▶ WORK TO COMPLETE
Check every line of the data for the word "ahogado", and copy those that have it.

▶ DATA FOR THIS TASK
■ ■ ■ ■ ■ ■ ■

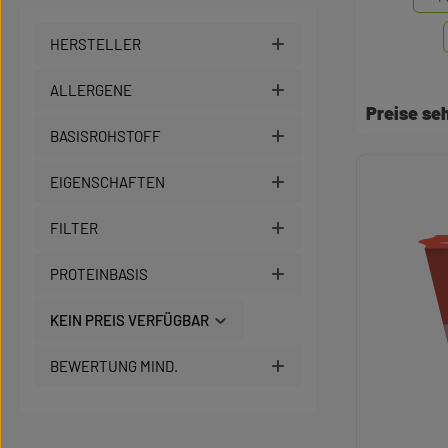
HERSTELLER
ALLERGENE
Preise s
BASISROHSTOFF
EIGENSCHAFTEN
FILTER
PROTEINBASIS
KEIN PREIS VERFÜGBAR
BEWERTUNG MIND.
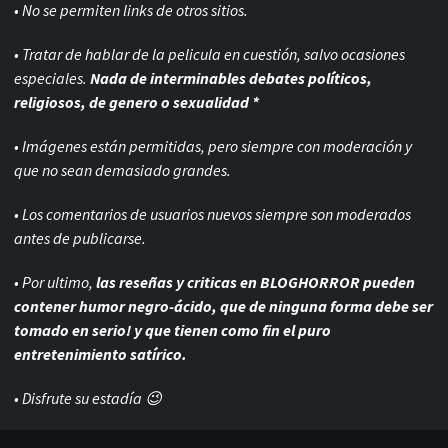
• No se permiten links de otros sitios.
• Tratar de hablar de la pelicula en cuestión, salvo ocasiones
especiales.
Nada de interminables debates políticos,
religiosos, de genero o sexualidad *
• Imágenes están permitidas, pero siempre con
moderación y
que no sean demasiado grandes.
• Los comentarios de usuarios nuevos siempre son moderados
antes de publicarse.
• Por ultimo,
las reseñas y criticas en BLOGHORROR pueden
contener humor negro-
ácido, que de ninguna forma debe ser
tomado en serio! y que tienen como fin el puro
entretenimiento satírico.
• Disfrute su estadía 😉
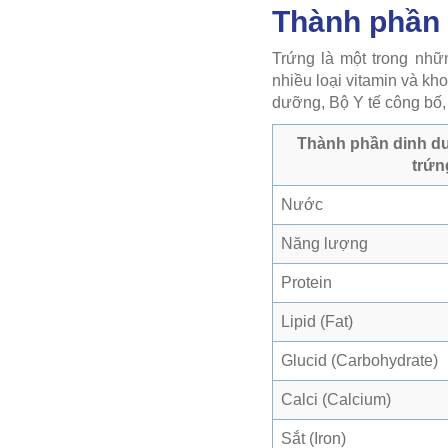
Thành phần 
Trứng là một trong nhữ
nhiều loại vitamin và k
dưỡng, Bộ Y tế công bố,
Thành phần dinh d
trứn
Nước
Năng lượng
Protein
Lipid (Fat)
Glucid (Carbohydrate)
Calci (Calcium)
Sắt (Iron)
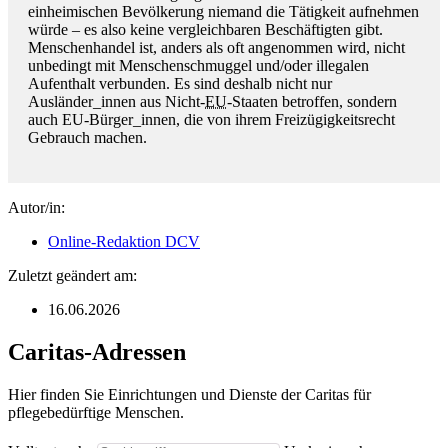
einheimischen Bevölkerung niemand die Tätigkeit aufnehmen
würde – es also keine vergleichbaren Beschäftigten gibt.
Menschenhandel ist, anders als oft angenommen wird, nicht
unbedingt mit Menschenschmuggel und/oder illegalen
Aufenthalt verbunden. Es sind deshalb nicht nur
Ausländer_innen aus Nicht-
EU
-Staaten betroffen, sondern
auch EU-Bürger_innen, die von ihrem Freizügigkeitsrecht
Gebrauch machen.
Autor/in:
Online-Redaktion DCV
Zuletzt geändert am:
16.06.2026
Caritas-Adressen
Hier finden Sie Einrichtungen und Dienste der Caritas für
pflegebedürftige Menschen.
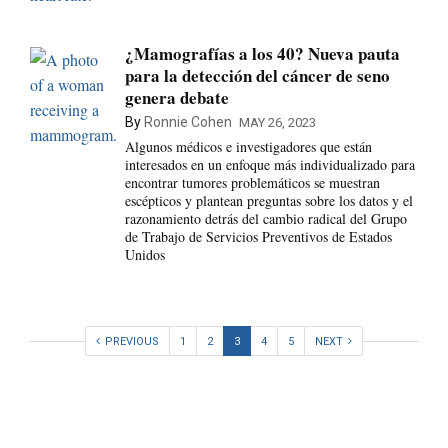
¿Mamografías a los 40? Nueva pauta
para la detección del cáncer de seno
genera debate
By
Ronnie Cohen
MAY 26, 2023
Algunos médicos e investigadores que están
interesados en un enfoque más individualizado para
encontrar tumores problemáticos se muestran
escépticos y plantean preguntas sobre los datos y el
razonamiento detrás del cambio radical del Grupo
de Trabajo de Servicios Preventivos de Estados
Unidos
PREVIOUS
1
2
3
4
5
NEXT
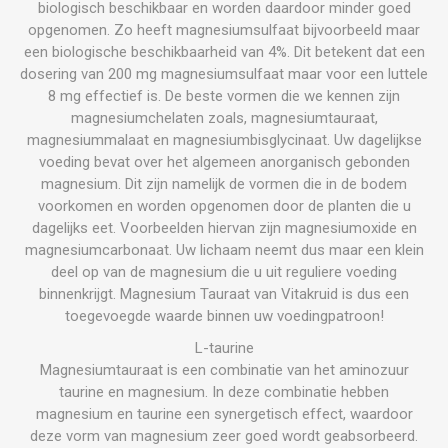
biologisch beschikbaar en worden daardoor minder goed
opgenomen. Zo heeft magnesiumsulfaat bijvoorbeeld maar
een biologische beschikbaarheid van 4%. Dit betekent dat een
dosering van 200 mg magnesiumsulfaat maar voor een luttele
8 mg effectief is. De beste vormen die we kennen zijn
magnesiumchelaten zoals, magnesiumtauraat,
magnesiummalaat en magnesiumbisglycinaat. Uw dagelijkse
voeding bevat over het algemeen anorganisch gebonden
magnesium. Dit zijn namelijk de vormen die in de bodem
voorkomen en worden opgenomen door de planten die u
dagelijks eet. Voorbeelden hiervan zijn magnesiumoxide en
magnesiumcarbonaat. Uw lichaam neemt dus maar een klein
deel op van de magnesium die u uit reguliere voeding
binnenkrijgt. Magnesium Tauraat van Vitakruid is dus een
toegevoegde waarde binnen uw voedingpatroon!
L-taurine
Magnesiumtauraat is een combinatie van het aminozuur
taurine en magnesium. In deze combinatie hebben
magnesium en taurine een synergetisch effect, waardoor
deze vorm van magnesium zeer goed wordt geabsorbeerd.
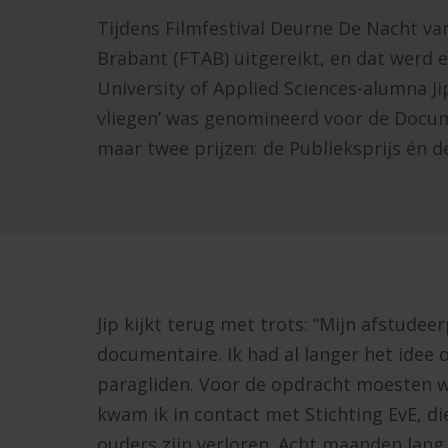
Tijdens Filmfestival Deurne De Nacht v
Brabant (FTAB) uitgereikt, en dat werd
University of Applied Sciences-alumna J
vliegen’ was genomineerd voor de Docum
maar twee prijzen: de Publieksprijs én de
Jip kijkt terug met trots: “Mijn afstudee
documentaire. Ik had al langer het idee 
paragliden. Voor de opdracht moesten 
kwam ik in contact met Stichting EvE, d
ouders zijn verloren. Acht maanden lang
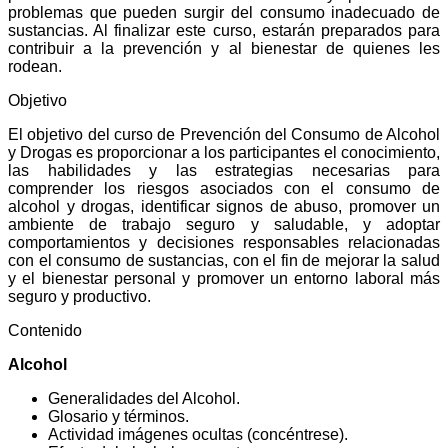
problemas que pueden surgir del consumo inadecuado de
sustancias. Al finalizar este curso, estarán preparados para
contribuir a la prevención y al bienestar de quienes les
rodean.
Objetivo
El objetivo del curso de Prevención del Consumo de Alcohol
y Drogas es proporcionar a los participantes el conocimiento,
las habilidades y las estrategias necesarias para
comprender los riesgos asociados con el consumo de
alcohol y drogas, identificar signos de abuso, promover un
ambiente de trabajo seguro y saludable, y adoptar
comportamientos y decisiones responsables relacionadas
con el consumo de sustancias, con el fin de mejorar la salud
y el bienestar personal y promover un entorno laboral más
seguro y productivo.
Contenido
Alcohol
Generalidades del Alcohol.
Glosario y términos.
Actividad imágenes ocultas (concéntrese).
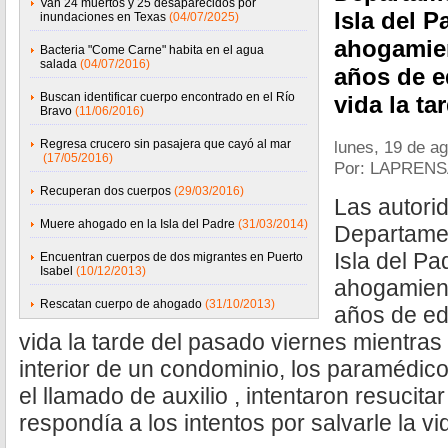
Van 24 muertos y 25 desaparecidos por
Isla del P
inundaciones en Texas
(04/07/2025)
ahogamie
Bacteria "Come Carne" habita en el agua
salada
(04/07/2016)
años de e
Buscan identificar cuerpo encontrado en el Río
vida la ta
Bravo
(11/06/2016)
Regresa crucero sin pasajera que cayó al mar
lunes, 19 de a
(17/05/2016)
Por: LAPRENS
Recuperan dos cuerpos
(29/03/2016)
Las autori
Muere ahogado en la Isla del Padre
(31/03/2014)
Departamen
Isla del Pa
Encuentran cuerpos de dos migrantes en Puerto
Isabel
(10/12/2013)
ahogamien
Rescatan cuerpo de ahogado
(31/10/2013)
años de ed
vida la tarde del pasado viernes mientras
interior de un condominio, los paramédico
el llamado de auxilio , intentaron resucita
respondía a los intentos por salvarle la vi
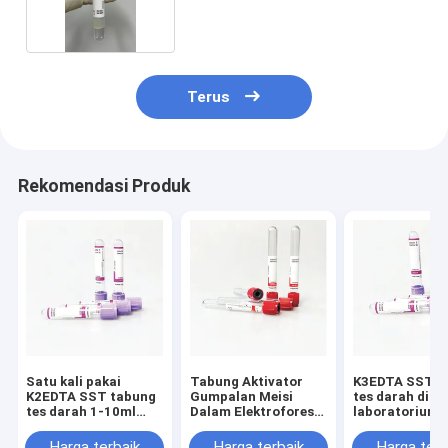
Terus
Rekomendasi Produk
Satu kali pakai
Tabung Aktivator
K3EDTA SST t
K2EDTA SST tabung
Gumpalan Meisi
tes darah di
tes darah 1-10ml
Dalam Elektroforesis
laboratorium
Dengan Tutup Kaca
Protein
hematologi
Harga terbaik
Harga terbaik
Harga terb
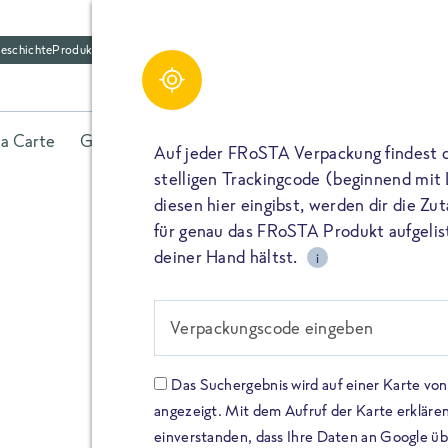
eschichte
Produktfriedhof
la Carte
Gerichte
Fisch
Gemüse
Kräuter
Belieb
Auf jeder FRoSTA Verpackung findest 
stelligen Trackingcode (beginnend mit
diesen hier eingibst, werden dir die Z
für genau das FRoSTA Produkt aufgelist
deiner Hand hältst.
i
FROSTA HIGH PROTEIN
Viel Protei
Verpackungscode eingeben
Keine Zusä
Das Suchergebnis wird auf einer Karte v
angezeigt. Mit dem Aufruf der Karte erklären
Entdecke unsere neuen FRoS
einverstanden, dass Ihre Daten an Google ü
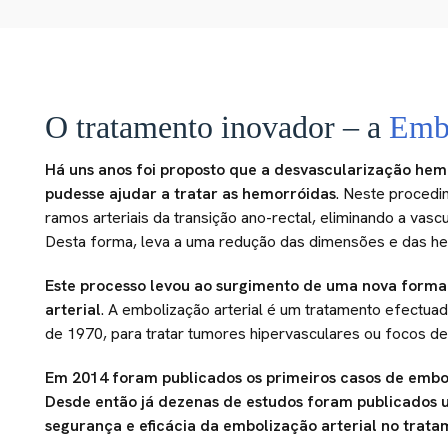
O tratamento inovador – a
Embo
Há uns anos foi proposto que a desvascularização hem
pudesse ajudar a tratar as hemorróidas
. Neste procedi
ramos arteriais da transição ano-rectal, eliminando a vasc
Desta forma, leva a uma redução das dimensões e das he
Este processo levou ao surgimento de uma nova forma
arterial
. A embolização arterial é um tratamento efectu
de 1970, para tratar tumores hipervasculares ou focos de
Em 2014 foram publicados os primeiros casos de embol
Desde então já dezenas de estudos foram publicados
segurança e eficácia da embolização arterial no trat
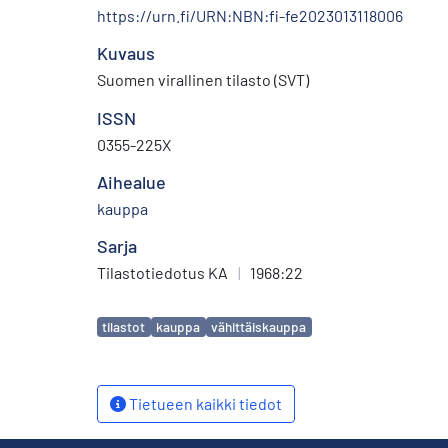
https://urn.fi/URN:NBN:fi-fe2023013118006
Kuvaus
Suomen virallinen tilasto (SVT)
ISSN
0355-225X
Aihealue
kauppa
Sarja
Tilastotiedotus KA
|
1968:22
Avainsanat
tilastot
kauppa
vähittäiskauppa
Tietueen kaikki tiedot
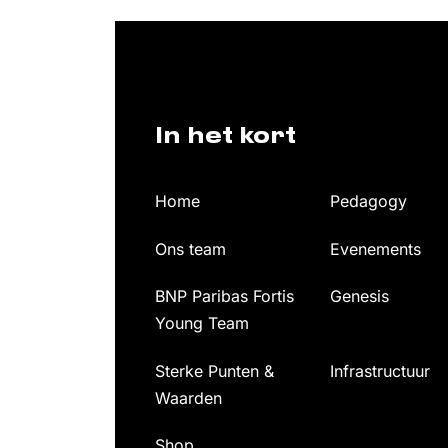
In het kort
Home
Pedagogy
Ons team
Evenements
BNP Paribas Fortis
Genesis
Young Team
Sterke Punten &
Infrastructuur
Waarden
Shop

■ ■ ■ ■ ■ ■ ■

▶ SOLUTION TO THIS EXERCISE
Muere ahogado en la Isla del Padre
Rescatan cuerpo de ahogado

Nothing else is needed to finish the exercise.